== Given task ==
Convert every line of the material below into a Markdown table with the columns "Row" and "Line," numbering each row and omitting blank lines. Leave the pictures out of the answer.

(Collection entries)
>>>>

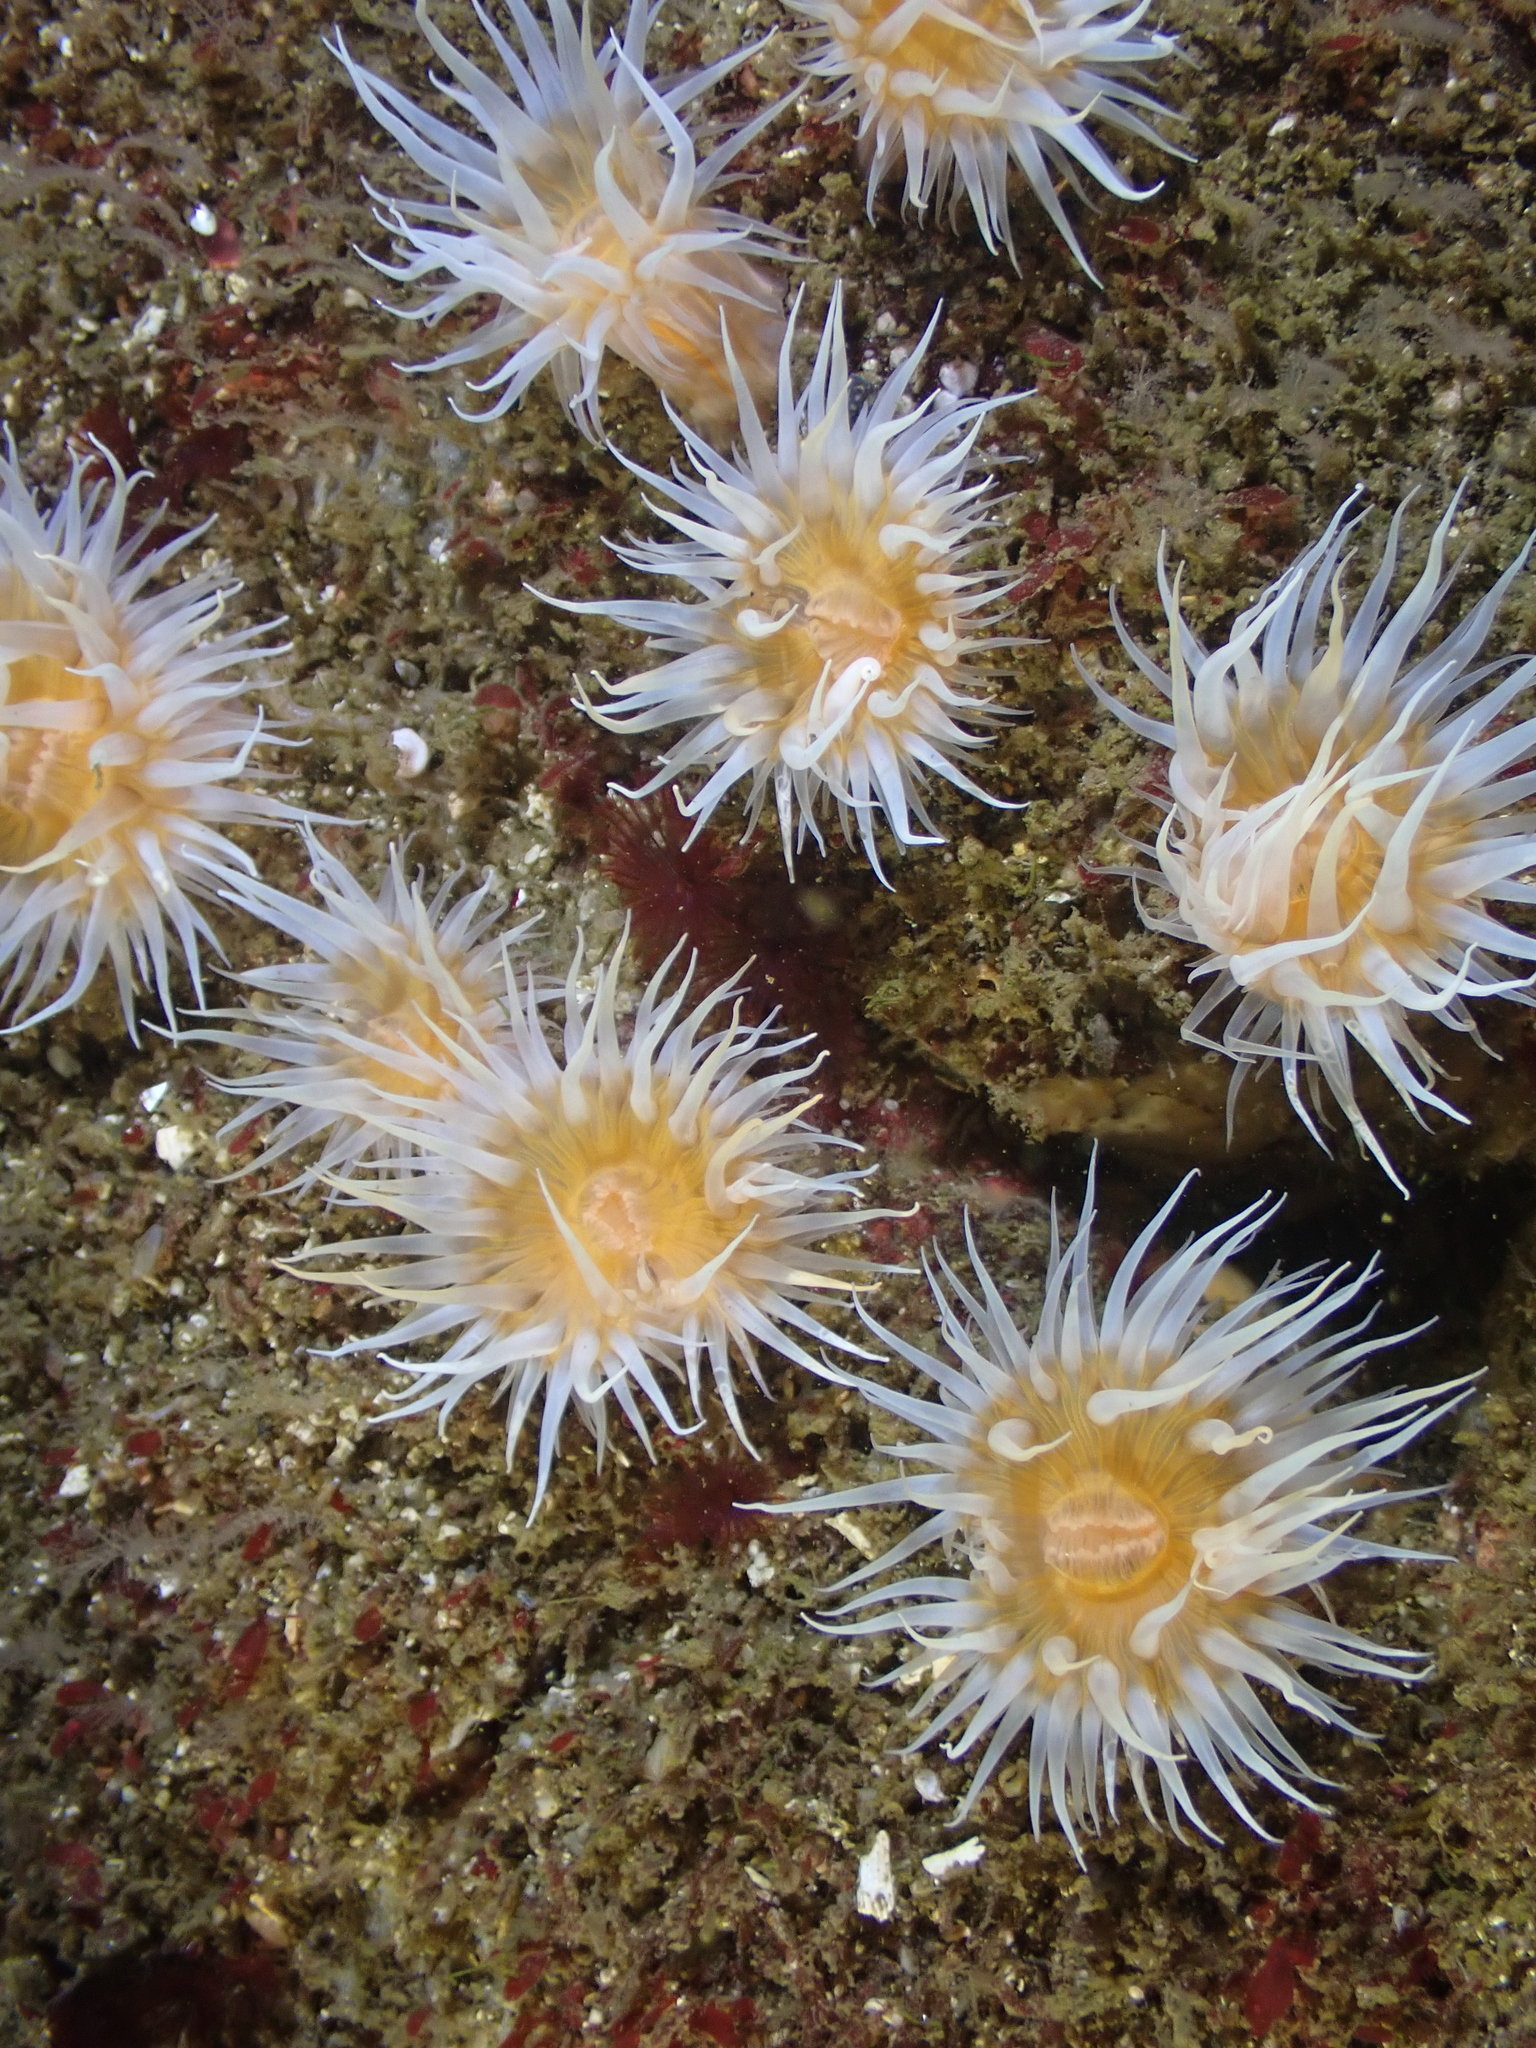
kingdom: Animalia
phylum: Cnidaria
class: Anthozoa
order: Actiniaria
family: Sagartiidae
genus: Anthothoe
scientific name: Anthothoe chilensis
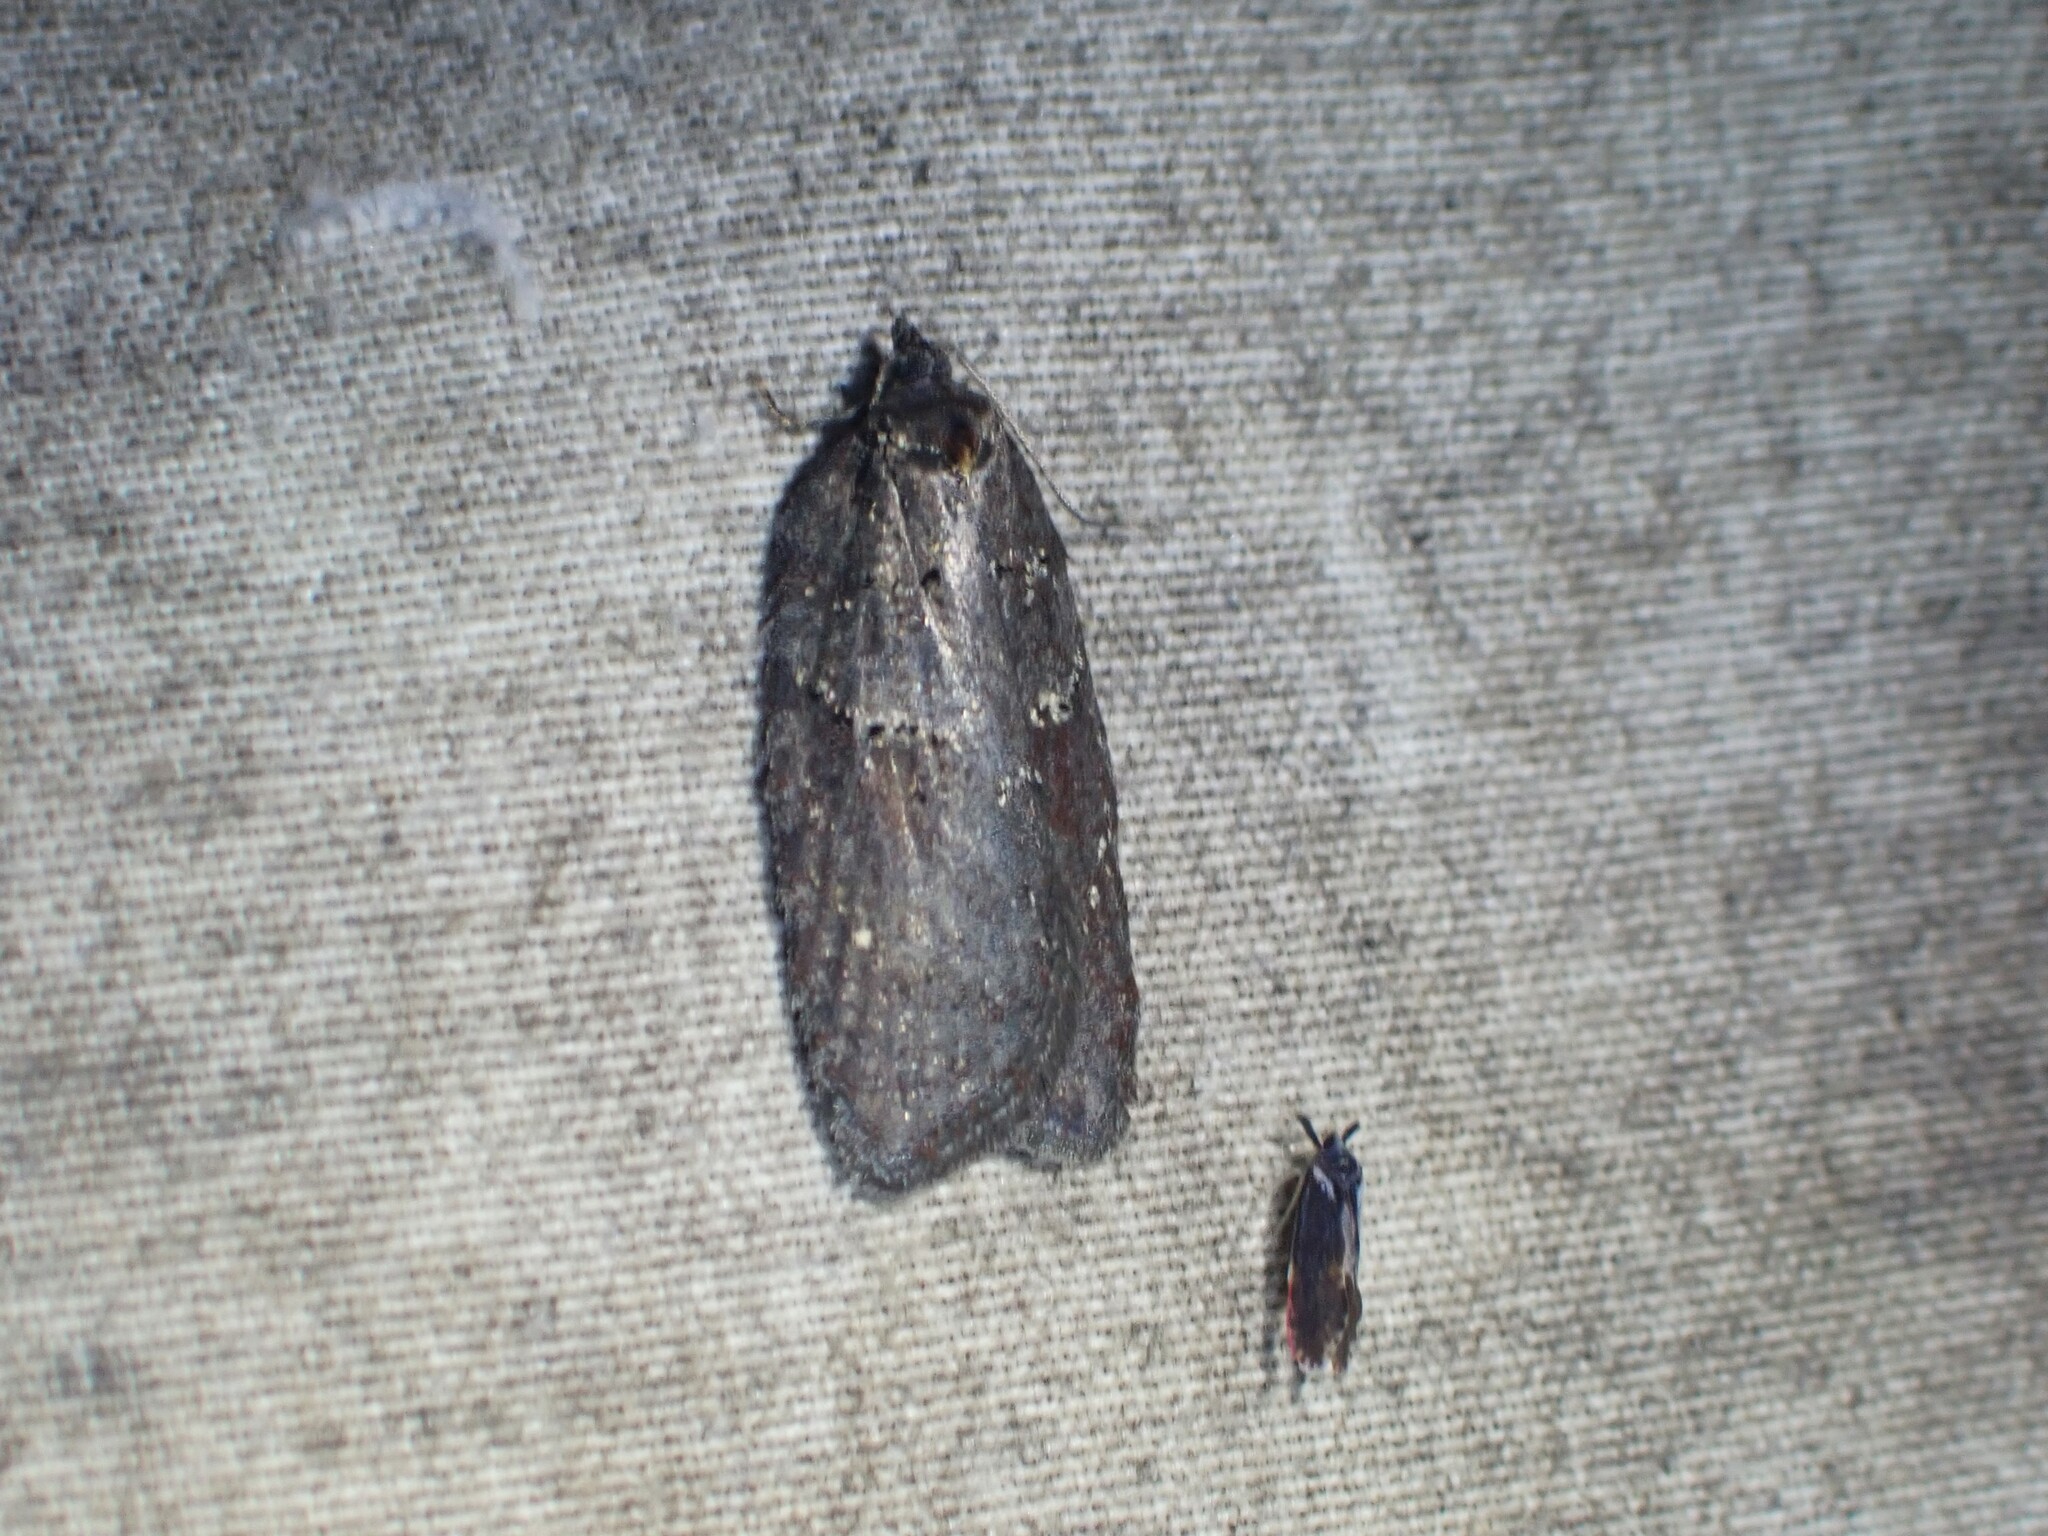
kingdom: Animalia
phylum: Arthropoda
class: Insecta
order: Lepidoptera
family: Tortricidae
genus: Acleris
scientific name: Acleris caliginosana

<<<<

== Output below ==
| Row | Line |
|---|---|
| 1 | kingdom: Animalia |
| 2 | phylum: Cnidaria |
| 3 | class: Anthozoa |
| 4 | order: Actiniaria |
| 5 | family: Sagartiidae |
| 6 | genus: Anthothoe |
| 7 | scientific name: Anthothoe chilensis |
| 8 | kingdom: Animalia |
| 9 | phylum: Arthropoda |
| 10 | class: Insecta |
| 11 | order: Lepidoptera |
| 12 | family: Tortricidae |
| 13 | genus: Acleris |
| 14 | scientific name: Acleris caliginosana |